### Excerpted data
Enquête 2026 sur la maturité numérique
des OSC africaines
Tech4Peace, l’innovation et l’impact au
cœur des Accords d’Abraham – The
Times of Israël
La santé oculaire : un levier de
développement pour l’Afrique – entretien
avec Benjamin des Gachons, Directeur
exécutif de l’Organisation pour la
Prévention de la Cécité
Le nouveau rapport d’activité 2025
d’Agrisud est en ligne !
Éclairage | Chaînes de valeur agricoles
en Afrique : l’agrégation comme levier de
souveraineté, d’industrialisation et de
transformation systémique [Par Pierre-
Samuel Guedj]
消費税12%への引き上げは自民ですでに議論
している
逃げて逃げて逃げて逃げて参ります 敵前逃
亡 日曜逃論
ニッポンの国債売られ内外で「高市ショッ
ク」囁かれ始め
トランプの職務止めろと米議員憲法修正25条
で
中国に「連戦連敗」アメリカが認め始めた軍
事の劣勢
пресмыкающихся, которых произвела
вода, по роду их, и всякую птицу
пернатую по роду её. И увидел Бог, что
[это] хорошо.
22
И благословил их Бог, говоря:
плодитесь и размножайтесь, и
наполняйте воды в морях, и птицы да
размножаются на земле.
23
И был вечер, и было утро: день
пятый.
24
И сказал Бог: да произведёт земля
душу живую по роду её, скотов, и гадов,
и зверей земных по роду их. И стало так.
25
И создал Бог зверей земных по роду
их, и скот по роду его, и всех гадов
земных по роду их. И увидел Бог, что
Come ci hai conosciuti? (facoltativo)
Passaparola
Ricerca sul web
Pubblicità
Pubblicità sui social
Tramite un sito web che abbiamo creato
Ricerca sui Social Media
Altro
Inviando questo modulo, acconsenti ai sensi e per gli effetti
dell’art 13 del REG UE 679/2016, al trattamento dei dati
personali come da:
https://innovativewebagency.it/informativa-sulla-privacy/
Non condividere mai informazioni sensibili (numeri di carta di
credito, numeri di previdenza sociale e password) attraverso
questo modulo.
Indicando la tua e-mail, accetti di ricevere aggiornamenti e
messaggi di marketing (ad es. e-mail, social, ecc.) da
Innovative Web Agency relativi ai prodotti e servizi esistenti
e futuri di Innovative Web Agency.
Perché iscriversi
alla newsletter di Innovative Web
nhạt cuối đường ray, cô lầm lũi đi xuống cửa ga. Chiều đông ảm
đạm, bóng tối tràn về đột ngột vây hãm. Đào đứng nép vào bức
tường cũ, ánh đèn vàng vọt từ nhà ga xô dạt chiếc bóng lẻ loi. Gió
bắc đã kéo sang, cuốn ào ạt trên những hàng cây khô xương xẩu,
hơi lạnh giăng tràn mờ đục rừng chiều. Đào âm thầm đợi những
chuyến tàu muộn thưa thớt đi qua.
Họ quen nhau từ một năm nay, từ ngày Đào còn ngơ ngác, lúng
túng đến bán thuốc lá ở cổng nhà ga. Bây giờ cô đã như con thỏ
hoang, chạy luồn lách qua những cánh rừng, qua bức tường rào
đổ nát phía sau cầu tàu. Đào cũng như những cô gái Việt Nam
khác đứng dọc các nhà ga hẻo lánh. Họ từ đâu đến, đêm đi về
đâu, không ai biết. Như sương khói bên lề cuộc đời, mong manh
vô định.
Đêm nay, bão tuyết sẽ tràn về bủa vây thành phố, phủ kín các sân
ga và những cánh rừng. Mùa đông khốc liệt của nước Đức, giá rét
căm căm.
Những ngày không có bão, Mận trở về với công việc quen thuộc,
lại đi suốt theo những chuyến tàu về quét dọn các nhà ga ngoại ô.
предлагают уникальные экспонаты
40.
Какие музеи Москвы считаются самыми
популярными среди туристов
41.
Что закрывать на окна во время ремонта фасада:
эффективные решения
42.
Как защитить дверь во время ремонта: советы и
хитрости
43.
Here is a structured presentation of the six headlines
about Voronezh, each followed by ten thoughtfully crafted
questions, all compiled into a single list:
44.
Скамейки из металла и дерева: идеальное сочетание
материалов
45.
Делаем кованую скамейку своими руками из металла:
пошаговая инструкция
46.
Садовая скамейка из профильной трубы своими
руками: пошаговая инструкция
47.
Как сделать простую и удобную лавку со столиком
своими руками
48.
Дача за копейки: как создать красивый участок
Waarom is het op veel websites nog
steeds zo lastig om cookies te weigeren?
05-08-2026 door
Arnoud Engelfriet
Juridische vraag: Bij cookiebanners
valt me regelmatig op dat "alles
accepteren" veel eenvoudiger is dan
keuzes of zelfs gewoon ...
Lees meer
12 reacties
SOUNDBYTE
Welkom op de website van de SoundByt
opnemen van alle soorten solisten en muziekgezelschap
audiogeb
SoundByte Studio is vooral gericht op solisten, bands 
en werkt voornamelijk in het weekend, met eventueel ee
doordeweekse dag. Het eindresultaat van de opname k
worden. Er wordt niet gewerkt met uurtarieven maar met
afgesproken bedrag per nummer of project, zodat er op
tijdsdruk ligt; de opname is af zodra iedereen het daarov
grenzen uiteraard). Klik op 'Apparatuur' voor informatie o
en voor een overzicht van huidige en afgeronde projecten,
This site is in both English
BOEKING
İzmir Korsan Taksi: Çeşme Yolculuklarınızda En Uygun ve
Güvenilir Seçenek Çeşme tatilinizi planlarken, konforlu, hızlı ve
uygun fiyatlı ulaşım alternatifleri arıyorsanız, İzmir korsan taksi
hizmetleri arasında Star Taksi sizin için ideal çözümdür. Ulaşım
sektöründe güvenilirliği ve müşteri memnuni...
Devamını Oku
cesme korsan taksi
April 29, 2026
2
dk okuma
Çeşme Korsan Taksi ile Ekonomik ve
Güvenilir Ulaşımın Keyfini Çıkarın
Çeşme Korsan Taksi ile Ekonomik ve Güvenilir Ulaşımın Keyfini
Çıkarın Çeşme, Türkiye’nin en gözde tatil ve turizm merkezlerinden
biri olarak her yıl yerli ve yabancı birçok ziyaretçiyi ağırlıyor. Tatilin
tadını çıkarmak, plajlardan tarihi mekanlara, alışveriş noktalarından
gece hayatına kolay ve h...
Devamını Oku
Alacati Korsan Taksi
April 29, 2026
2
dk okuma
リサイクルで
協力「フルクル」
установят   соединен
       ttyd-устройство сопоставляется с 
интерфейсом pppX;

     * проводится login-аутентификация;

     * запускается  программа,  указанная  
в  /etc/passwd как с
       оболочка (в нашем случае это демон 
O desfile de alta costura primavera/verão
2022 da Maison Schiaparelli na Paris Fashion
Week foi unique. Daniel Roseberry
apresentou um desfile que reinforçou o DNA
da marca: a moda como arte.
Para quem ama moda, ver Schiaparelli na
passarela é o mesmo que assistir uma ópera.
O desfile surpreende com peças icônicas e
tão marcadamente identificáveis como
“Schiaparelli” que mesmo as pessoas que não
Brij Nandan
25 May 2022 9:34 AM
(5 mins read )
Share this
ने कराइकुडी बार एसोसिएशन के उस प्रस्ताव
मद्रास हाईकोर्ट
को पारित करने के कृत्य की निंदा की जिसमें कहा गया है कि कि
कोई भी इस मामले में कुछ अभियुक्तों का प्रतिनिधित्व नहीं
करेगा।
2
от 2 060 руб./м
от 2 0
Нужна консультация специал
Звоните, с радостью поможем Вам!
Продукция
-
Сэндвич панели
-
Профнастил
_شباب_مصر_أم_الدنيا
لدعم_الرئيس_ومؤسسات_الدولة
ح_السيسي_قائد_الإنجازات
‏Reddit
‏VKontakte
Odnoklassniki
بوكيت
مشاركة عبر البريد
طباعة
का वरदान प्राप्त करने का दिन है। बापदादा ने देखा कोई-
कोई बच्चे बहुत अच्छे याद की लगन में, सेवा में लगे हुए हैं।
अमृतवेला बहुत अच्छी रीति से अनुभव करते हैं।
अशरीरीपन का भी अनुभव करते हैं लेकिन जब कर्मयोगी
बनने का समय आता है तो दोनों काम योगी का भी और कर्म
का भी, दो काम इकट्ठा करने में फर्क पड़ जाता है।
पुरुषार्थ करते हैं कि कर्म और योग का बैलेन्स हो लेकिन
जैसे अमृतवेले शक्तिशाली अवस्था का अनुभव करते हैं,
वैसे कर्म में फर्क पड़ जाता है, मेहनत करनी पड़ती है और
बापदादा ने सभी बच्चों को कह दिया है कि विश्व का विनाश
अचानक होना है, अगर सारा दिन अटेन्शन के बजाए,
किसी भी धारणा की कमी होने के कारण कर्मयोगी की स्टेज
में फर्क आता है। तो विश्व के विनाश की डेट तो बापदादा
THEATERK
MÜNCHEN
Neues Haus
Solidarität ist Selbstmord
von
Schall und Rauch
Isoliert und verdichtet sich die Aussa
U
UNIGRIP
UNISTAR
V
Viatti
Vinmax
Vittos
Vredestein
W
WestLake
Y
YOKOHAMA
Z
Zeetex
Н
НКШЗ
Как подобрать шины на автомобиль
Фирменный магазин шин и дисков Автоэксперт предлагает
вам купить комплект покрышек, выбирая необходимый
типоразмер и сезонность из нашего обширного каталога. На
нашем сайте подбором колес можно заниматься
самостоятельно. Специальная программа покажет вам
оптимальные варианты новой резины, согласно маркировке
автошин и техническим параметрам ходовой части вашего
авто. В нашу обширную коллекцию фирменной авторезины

### Job
Render the lines of the items from the very first one through the line containing "d’Agrisud est en ligne !", inclusive, as a JSON list of strings, one string per line, with blank lines omitted.

### Answer
[
  "Enquête 2026 sur la maturité numérique",
  "des OSC africaines",
  "Tech4Peace, l’innovation et l’impact au",
  "cœur des Accords d’Abraham – The",
  "Times of Israël",
  "La santé oculaire : un levier de",
  "développement pour l’Afrique – entretien",
  "avec Benjamin des Gachons, Directeur",
  "exécutif de l’Organisation pour la",
  "Prévention de la Cécité",
  "Le nouveau rapport d’activité 2025",
  "d’Agrisud est en ligne !"
]